I am having trouble fetching a texture of floats. The texture is defined as follows:
texture<float, 2, cudaReadModeElementType> cornerTexture;
The binding and parameter settings are:
cornerTexture.addressMode[0] = cudaAddressModeClamp; cornerTexture.addressMode[1] = cudaAddressModeClamp; cornerTexture.filterMode = cudaFilterModePoint; cornerTexture.normalized = false; cudaChannelFormatDesc cornerDescription = cudaCreateChannelDesc<float>(); cudaBindTexture2D(0, &cornerTexture, cornerImage->imageData_device, &cornerDescription, cornerImage->width, cornerImage->height, cornerImage->widthStep);
height
and width
are the sizes of the two dimensions in terms of numbers of elements. widthStep
is in terms of number of bytes. In-kernel access occurs as follows:
thisValue = tex2D(cornerTexture, thisPixel.x, thisPixel.y); printf("thisPixel.x: %i thisPixel.y: %i thisValue: %f\n", thisPixel.x, thisPixel.y, thisValue);
thisValue
should always be a non-negative float. printf()

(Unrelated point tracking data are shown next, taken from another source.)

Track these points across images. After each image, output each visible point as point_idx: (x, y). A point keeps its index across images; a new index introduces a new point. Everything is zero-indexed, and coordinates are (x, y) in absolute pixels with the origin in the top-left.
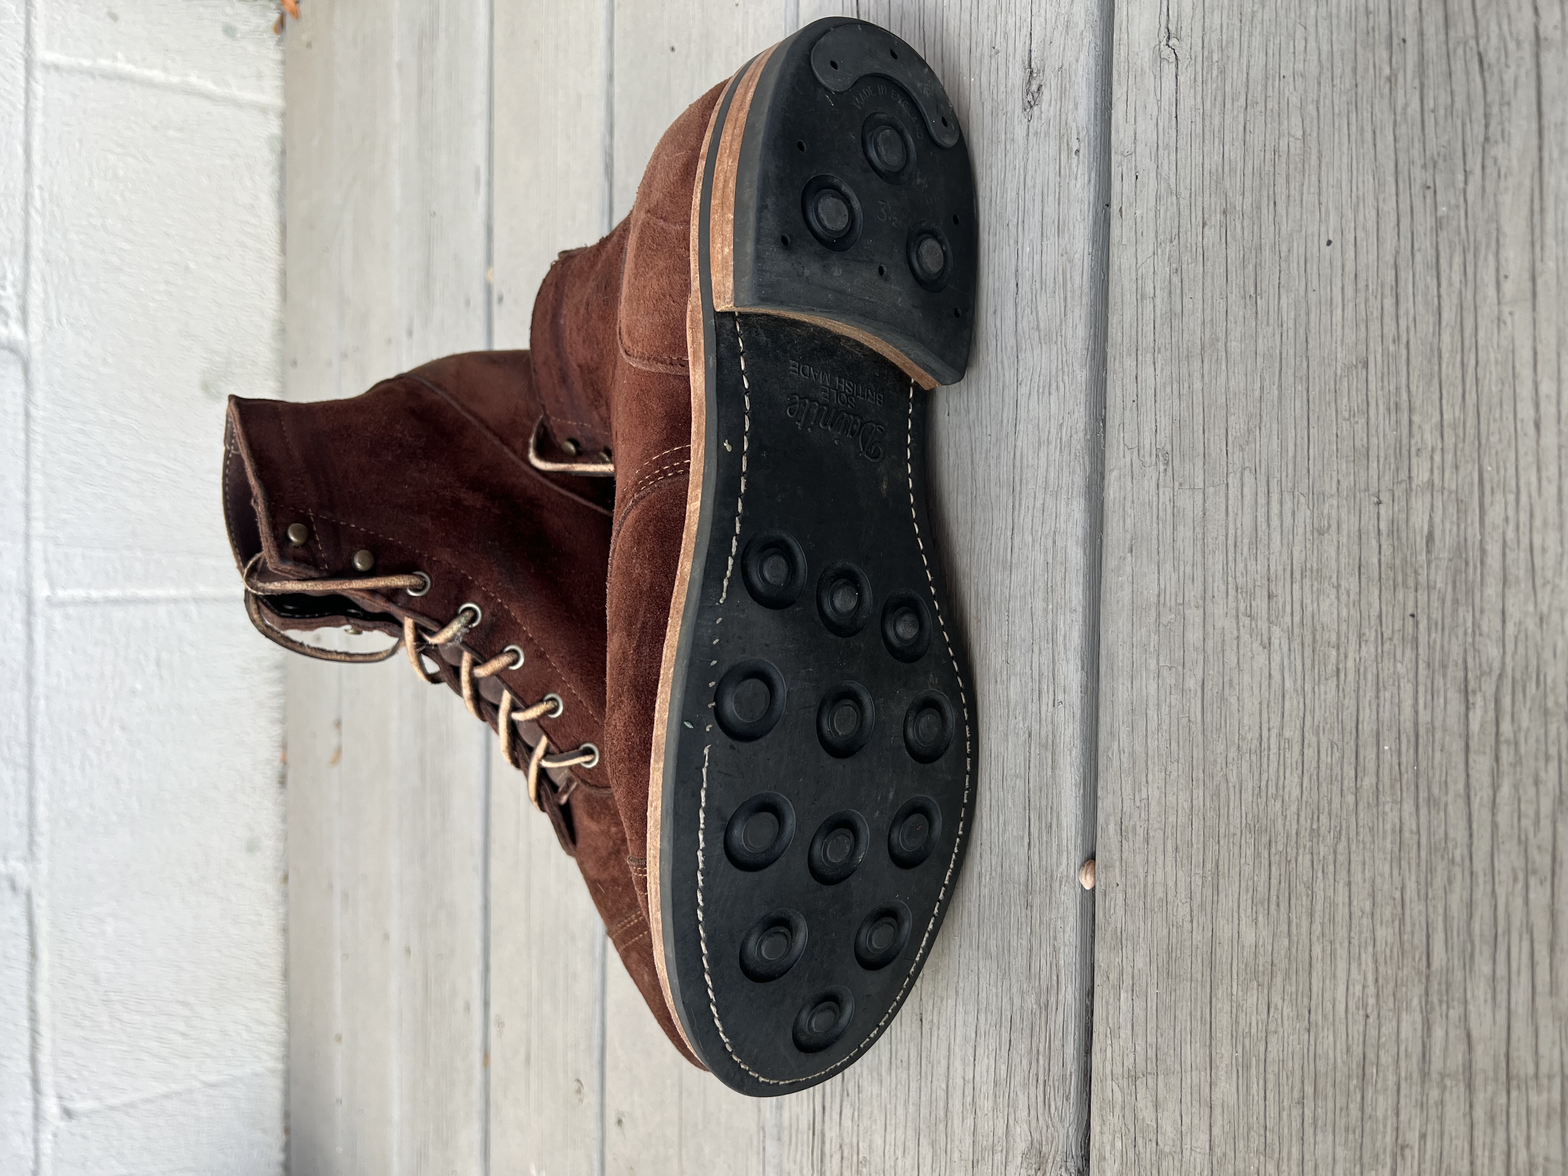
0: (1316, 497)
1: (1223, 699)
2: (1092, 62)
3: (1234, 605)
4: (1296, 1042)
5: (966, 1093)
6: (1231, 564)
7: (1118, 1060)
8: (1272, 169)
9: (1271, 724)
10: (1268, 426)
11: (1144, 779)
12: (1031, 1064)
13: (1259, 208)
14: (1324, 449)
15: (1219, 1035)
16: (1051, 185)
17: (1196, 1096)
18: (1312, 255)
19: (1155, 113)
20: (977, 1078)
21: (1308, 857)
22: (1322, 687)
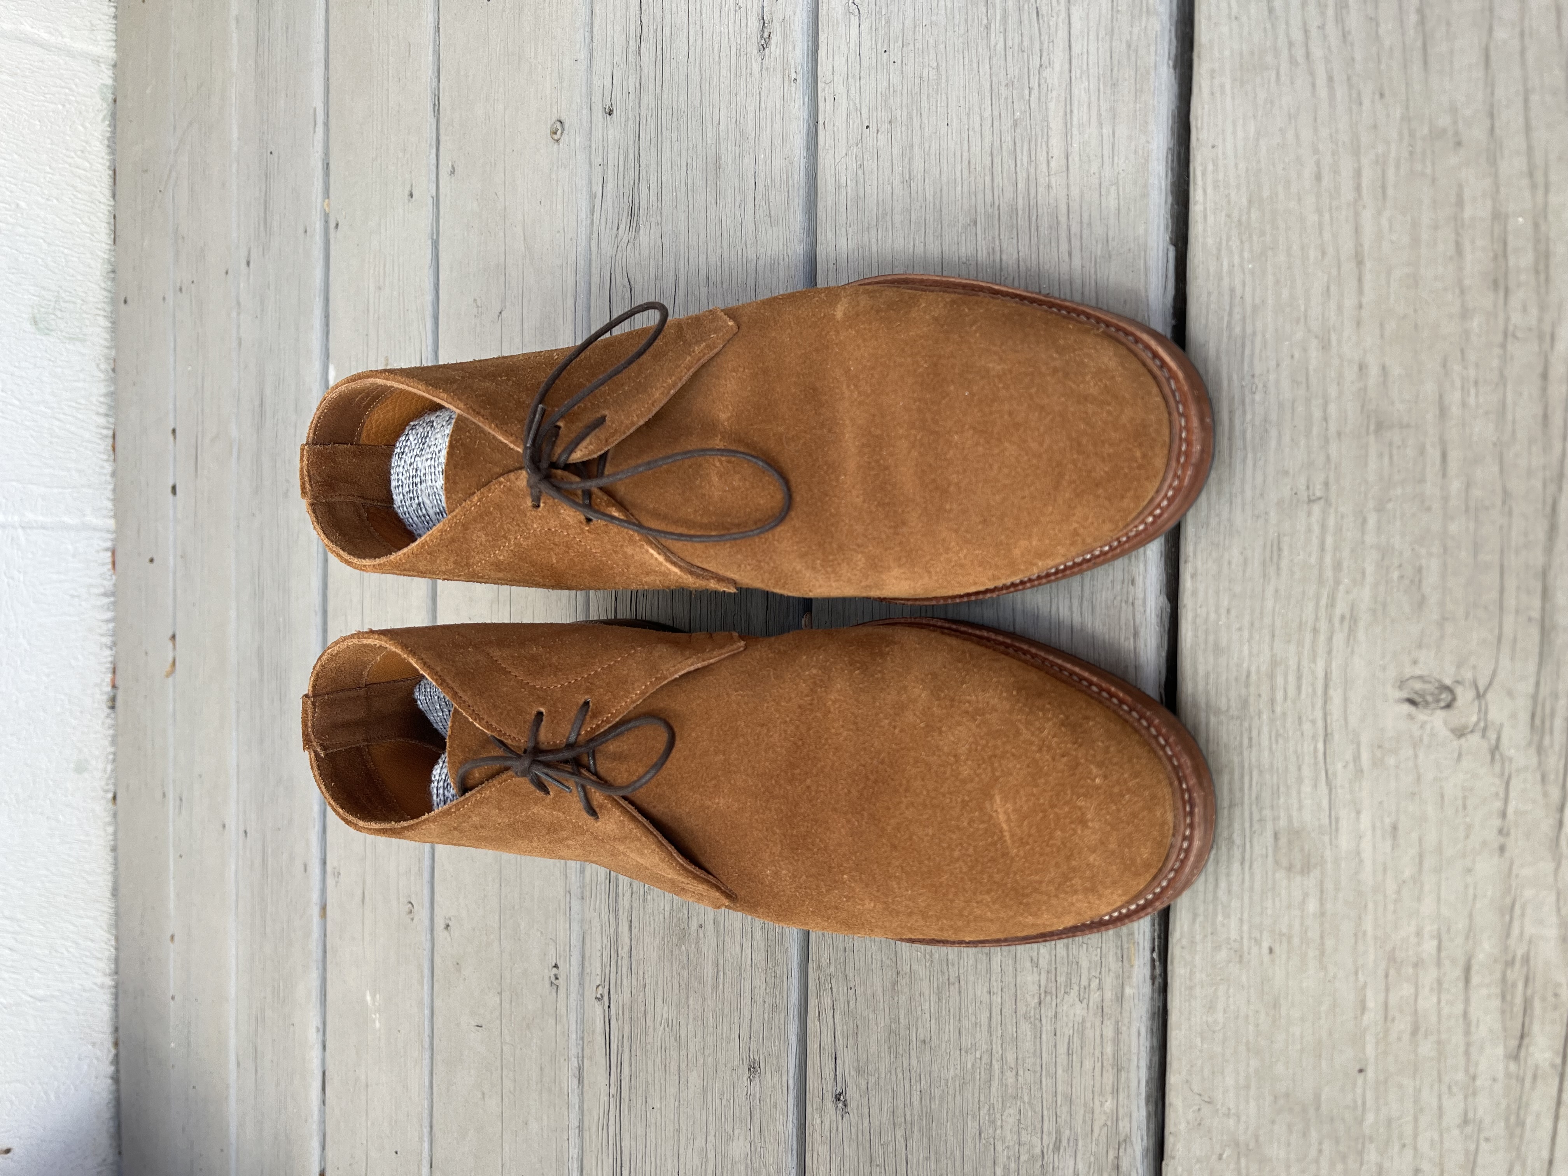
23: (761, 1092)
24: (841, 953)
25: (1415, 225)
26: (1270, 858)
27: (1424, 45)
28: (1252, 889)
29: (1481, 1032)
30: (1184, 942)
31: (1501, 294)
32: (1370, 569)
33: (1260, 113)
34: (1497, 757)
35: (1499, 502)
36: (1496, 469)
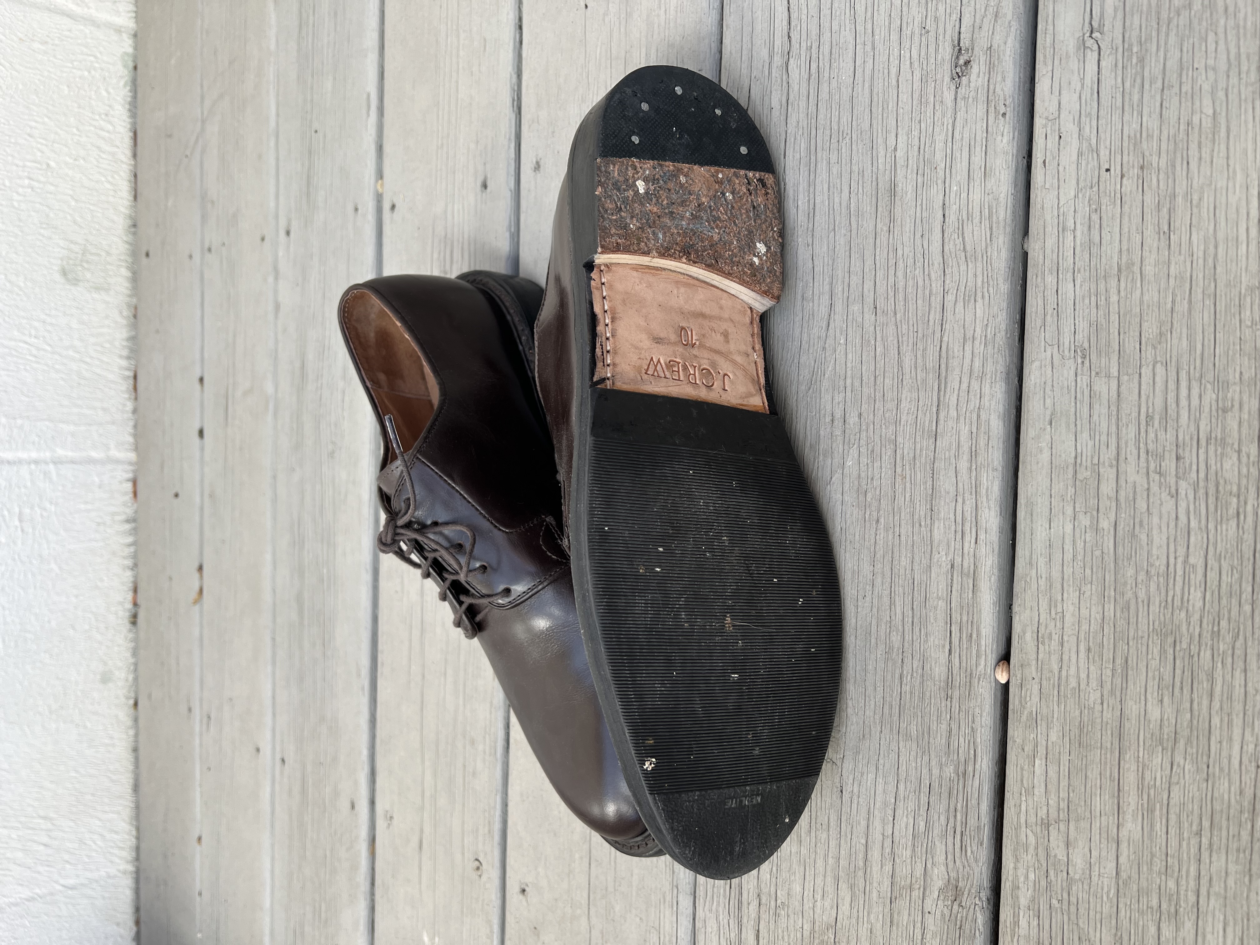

is giving me strange, useless values that are different from what the linear memory actually stores. I have tried offsetting the access with a 0.5f
on both coordinates, but it gives me the same wrong results.
Any ideas?
Update There seems to be a hidden alignment requirement. From what I can deduce, the pitch passed to the cudaBindTexture
function needs to be a multiple of 32 bytes. For example, the following gives incorrect results
cudaBindTexture2D(0, &debugTexture, deviceFloats, &debugDescription, 10, 32, 40)
when fetching the texture, but the following (the same array with its width and height switched) works well:
cudaBindTexture2D(0, &debugTexture, deviceFloats, &debugDescription, 32, 10, 128)
I'm not sure whether I'm missing something or there really is a constraint on the pitch.
Update 2: I have filed a bug report with Nvidia. Those who are interested can view it in their developer zone, but I will post the reply back here.